My gut reaction is stick to your guns (and tell him about the little boy who cried wolf). But my niggling doubt is, my daughter has never been good with breakfast, it was a battle of wills with us for a while. Now that's she older she says she's always felt sick at eating food first thing. She just has something to eat at break time and I feel a bit guilty making an issue of it when she was younger. Some people just aren't breakfast people.
That I understand but normally he’s the first demanding breakfast

We have had times when he’s said he isn’t hungry yet, and we’ve said “ok. Wait until you’re hungry and then get breakfast”

That’s fine.

It’s when he says he’s hungry and then won’t eat his breakfast and chucking it in the bin before asking not one hour later for more food

OP posts:
Staplemaple · 21/07/2020 10:12

Perhaps having breakfast a bit later whilst he's home? I never used to eat breakfast as I always felt sick in the mornings and couldn't face food, but I was always forced to eat it or couldn't have anything until lunchtime because it was seen as me just being awkward.

Mrsjayy · 21/07/2020 10:12

My youngest dd didn't like breakfast early and I don't either I can't eat first thing I usually have some orange juice.

FrenchBoule · 21/07/2020 10:18

Stick to your guns OP.

He wanted breakfast(so I’d assume he was ready for it), he chose it then binned it and asked an hour later for a fruit?

Eerm,no.

He’s not going to starve but will remember the lesson(hopefully)

UntilYourNextHairBrainedScheme · 21/07/2020 10:21

Callar yep my DD never wanted breakfast even though she ate pretty much anything at other times. I also made her right through primary, but now wonder why on earth I did - she is much happier taking a couple of crisp breads with cheese or some fruit to eat at break, and at home doesn't eat til she's been up a few hours either (teen now).

My youngest is fussy but I decided from the start never to make it a battle having seen the absolute circus of my mother dealing with my younger sister's fussyness. My younger sister ended up with a life threatening eating disorder when food became her way of controlling the world in her teens.
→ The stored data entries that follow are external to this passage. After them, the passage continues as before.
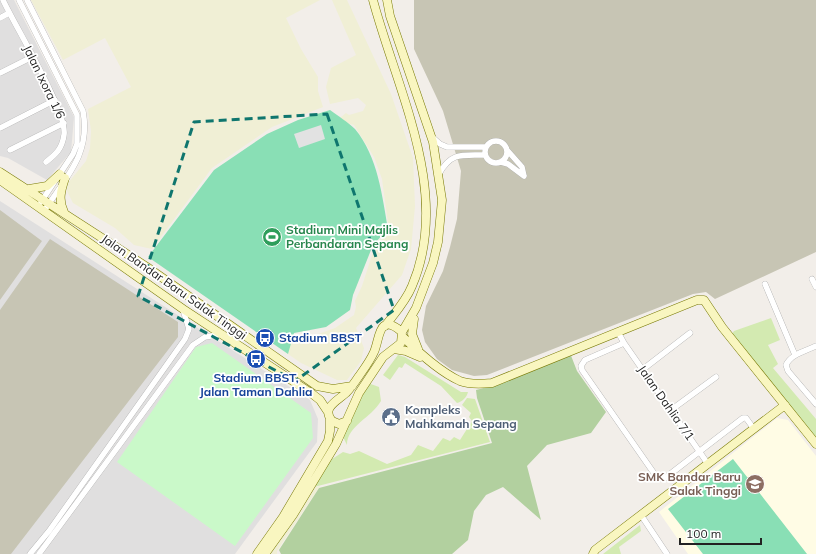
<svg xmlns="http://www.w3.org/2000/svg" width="816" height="554" font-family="Mulish,sans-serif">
	<rect width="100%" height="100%" fill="#f2eee9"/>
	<!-- residential -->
	<path fill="#e0dfdf" d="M0,0H14L74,117L71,152L47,180L8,158L0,156Z
		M0,201L310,400L318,419L317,442L235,554H0Z"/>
	<!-- education -->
	<path fill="#fffce5" d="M777,418L788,420L816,456V554H688L659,512Z"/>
	<!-- construction -->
	<path fill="#c7c5b4" d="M414,0H816V252L715,299L706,292L693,294L487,375L474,376L452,370L437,359L425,342L422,330L426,306L443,271L450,247L457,219L461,171L443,111L414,49Z
		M0,210L42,241L0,300Z
		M50,239L178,322V337L11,554H0V310Z"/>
	<!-- farmland -->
	<path fill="#f0efd5" d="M31,0H320L286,18L301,49L318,77V91L323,107L272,127L212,168L152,249L134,245L115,228L73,203L67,191L68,183L86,161L90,148L91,131L88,109L131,87L105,38L63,60Z
		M332,0H347L391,94L413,158L415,206L411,249L402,275L356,328L364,348L361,361L347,380H337L301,363L288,354V350L294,335L310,337L335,328L354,315L356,307L355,301L362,286L373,252L388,231V223L382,179L374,157L354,125L340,121L341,117L346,113L349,115L363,111L366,105L358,98L330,104L326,87L331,68L356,55Z
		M320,486L277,551V554H269L313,488Z"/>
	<!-- grass -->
	<path fill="#d3eab1" d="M771,318L780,340L768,345L778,364L773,368L816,419V442L732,334L734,331Z
		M398,355L405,357L461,392H468C467,397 462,402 457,403L441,386L405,363L402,368L399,367L390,380L383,375Z
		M368,383L379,387L381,401C371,418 347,426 347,445L343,437Z
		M467,398L475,399L490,442L310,488L329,461L343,452L350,454L359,451L387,464L411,455L418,445L433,451L443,438L450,441L454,437L460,440L472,421L469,417L471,413L462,405Z
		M640,525L641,531L619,547L621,554H603Z"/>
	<!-- forest -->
	<path fill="#b2d09f" d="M570,353L577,371L606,412L591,433L547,445L527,466L541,520L503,487L486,495L474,511L468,540L452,554H281L279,550L319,488L492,443L477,398L476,390L492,386Z"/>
	<!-- park -->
	<path fill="#caf9c9" d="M212,343L311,413L313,438L235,546L117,462L196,347Z"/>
	<!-- pitch -->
	<path fill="#89dfb5" d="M330,110C338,116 348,122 355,129C378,157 382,195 388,229L373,245L353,295L350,310L326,327L294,333L288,354L148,257L214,170L267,134L298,120Z
		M733,459L807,554H703L668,509Z"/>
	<!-- parking -->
	<path fill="#e2e2e2" d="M321,125L325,139L299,148L294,134Z"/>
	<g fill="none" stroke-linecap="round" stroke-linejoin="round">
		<defs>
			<path id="street" d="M3,0C15,26 68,113 64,135C62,149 56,154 46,162
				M19,0L77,115V144L73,154L41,202
				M27,0L83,111C91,154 66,177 44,211
				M0,18L9,13
				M0,73L32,57
				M0,128L55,100
				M431,136L440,144L447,147H485
				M485 152a11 11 0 1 1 22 0a11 11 0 1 1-22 0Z
				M10,150L64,123
				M507,150L522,167L524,176
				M501,162L508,164L524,176
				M439,174C451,152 462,155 485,155
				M812,279L816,287
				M765,284L795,355
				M618,332L624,343L708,464
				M624,343L585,360L581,366L582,370L658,479L665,478L743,418H746L754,429
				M816,346C806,351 791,354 786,365L788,371L816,404
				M642,370L690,333
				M671,410L716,377
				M641,515L667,554
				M30,554L49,531L185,339L189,329L183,310
				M39,554L193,345L205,337L223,334"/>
			<path id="secondary" d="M373,0C397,90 452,193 412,286C406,301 395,313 385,326
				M0,172L147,267L317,386L333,389L352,386
				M0,180L183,309L311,393L320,400L328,412
				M29,189L47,186L60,174
				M64,212C58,200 61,190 65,178
				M414,319L412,334L418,349
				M403,337C418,352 442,373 460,381C470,385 482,384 492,383L697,300H704L722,327L816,444
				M394,349L406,351L420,357
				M347,421L339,424L332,421C321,408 337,401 346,393C351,388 355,382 359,376C364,369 370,361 374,352C380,339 378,311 402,332
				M257,554L283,517L328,441L330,431V419
				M265,554L293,515L336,444L359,393L383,357L401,343L402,332L416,308L433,263L438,242L442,200L433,142L390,16L387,0
				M593,554L595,550L785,405"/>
		</defs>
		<!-- street casing -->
		<use href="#street" stroke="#a6a6a6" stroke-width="6"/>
		<!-- secondary casing -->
		<use href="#secondary" stroke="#7a7b07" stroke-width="9"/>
		<!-- street -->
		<use href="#street" stroke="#fff" stroke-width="5.5"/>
		<!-- secondary -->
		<use href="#secondary" stroke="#f9f6c0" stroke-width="8"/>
	</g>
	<!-- marked area -->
	<path fill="none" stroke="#0f766e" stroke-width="3" stroke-dasharray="8 5" stroke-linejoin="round" d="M327,114L394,310L295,381L138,296L194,122Z"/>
	<!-- icons -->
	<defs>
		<symbol id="stadium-disc" viewBox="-11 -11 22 22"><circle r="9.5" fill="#2e9e5b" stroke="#fff"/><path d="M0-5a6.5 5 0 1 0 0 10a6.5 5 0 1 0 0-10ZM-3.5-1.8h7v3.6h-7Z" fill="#fff"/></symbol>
		<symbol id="bus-disc" viewBox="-11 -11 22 22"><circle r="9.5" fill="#1a4fb4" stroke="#fff"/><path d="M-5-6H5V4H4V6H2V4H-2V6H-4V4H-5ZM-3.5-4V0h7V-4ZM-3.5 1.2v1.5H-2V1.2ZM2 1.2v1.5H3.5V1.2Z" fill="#fff"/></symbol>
		<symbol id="civic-disc" viewBox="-11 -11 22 22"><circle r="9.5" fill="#5c6f8a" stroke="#fff"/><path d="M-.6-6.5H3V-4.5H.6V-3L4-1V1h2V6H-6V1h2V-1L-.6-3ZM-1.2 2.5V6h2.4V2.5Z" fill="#fff"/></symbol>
		<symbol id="school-disc" viewBox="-11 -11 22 22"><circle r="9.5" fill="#8d6e63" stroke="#fff"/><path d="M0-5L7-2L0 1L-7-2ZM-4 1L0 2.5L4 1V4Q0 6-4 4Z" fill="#fff"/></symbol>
	</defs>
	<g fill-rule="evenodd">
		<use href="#stadium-disc" x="261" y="226" width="22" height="22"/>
		<use href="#bus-disc" x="254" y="327" width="22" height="22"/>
		<use href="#bus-disc" x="245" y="348" width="22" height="22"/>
		<use href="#civic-disc" x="380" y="406" width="22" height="22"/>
		<use href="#school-disc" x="744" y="473" width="22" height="22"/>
	</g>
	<g text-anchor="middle" stroke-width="3.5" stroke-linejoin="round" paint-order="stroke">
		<!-- street labels -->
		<g font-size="12" fill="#222" stroke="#fff">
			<text transform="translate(44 82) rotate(64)" y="4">Jalan Ixora 1/6</text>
			<text transform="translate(174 287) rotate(35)" y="4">Jalan Bandar Baru Salak Tinggi</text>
			<text transform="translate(666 403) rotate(55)" y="4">Jalan Dahlia 7/1</text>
		</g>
		<!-- leisure labels -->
		<g font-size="12" font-weight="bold" fill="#27864d" stroke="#fff" text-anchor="start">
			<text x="286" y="234">Stadium Mini Majlis<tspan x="286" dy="14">Perbandaran Sepang</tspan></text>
		</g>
		<!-- transit labels -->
		<g font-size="12" font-weight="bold" fill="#164399" stroke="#fff" text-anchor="start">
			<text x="279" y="342">Stadium BBST</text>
			<text x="256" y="382" text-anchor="middle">Stadium BBST,<tspan x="256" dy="14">Jalan Taman Dahlia</tspan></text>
		</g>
		<!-- service labels -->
		<g font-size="12" font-weight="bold" fill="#4e5e75" stroke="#fff" text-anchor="start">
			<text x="405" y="414">Kompleks<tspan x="405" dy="14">Mahkamah Sepang</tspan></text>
		</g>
		<!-- education labels -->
		<g font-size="12" font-weight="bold" fill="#785e54" stroke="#fff" text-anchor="end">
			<text x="741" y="481">SMK Bandar Baru<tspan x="741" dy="14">Salak Tinggi</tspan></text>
		</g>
	</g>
	<!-- scale -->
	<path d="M680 538v6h81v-6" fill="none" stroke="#222222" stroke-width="2"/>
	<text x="686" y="538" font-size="12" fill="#222222" stroke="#ffffff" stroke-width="3" paint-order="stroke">100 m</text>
</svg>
I always offer porridge or an apple as the alternative, otherwise the food is all in the middle and everyone helps themselves, only rule being everyone eats a few vegetables minimum!

Youngest is 9 now and has to make his own porridge if he wants that. He also sometimes opts for the veggie option eldest now makes herself if I'm doing meat. He eats far more things than he used to but still won't touch pasta or rice. I'm not going to ever make a drama of it, he just makes himself a bowl of porridge if we're having pasta.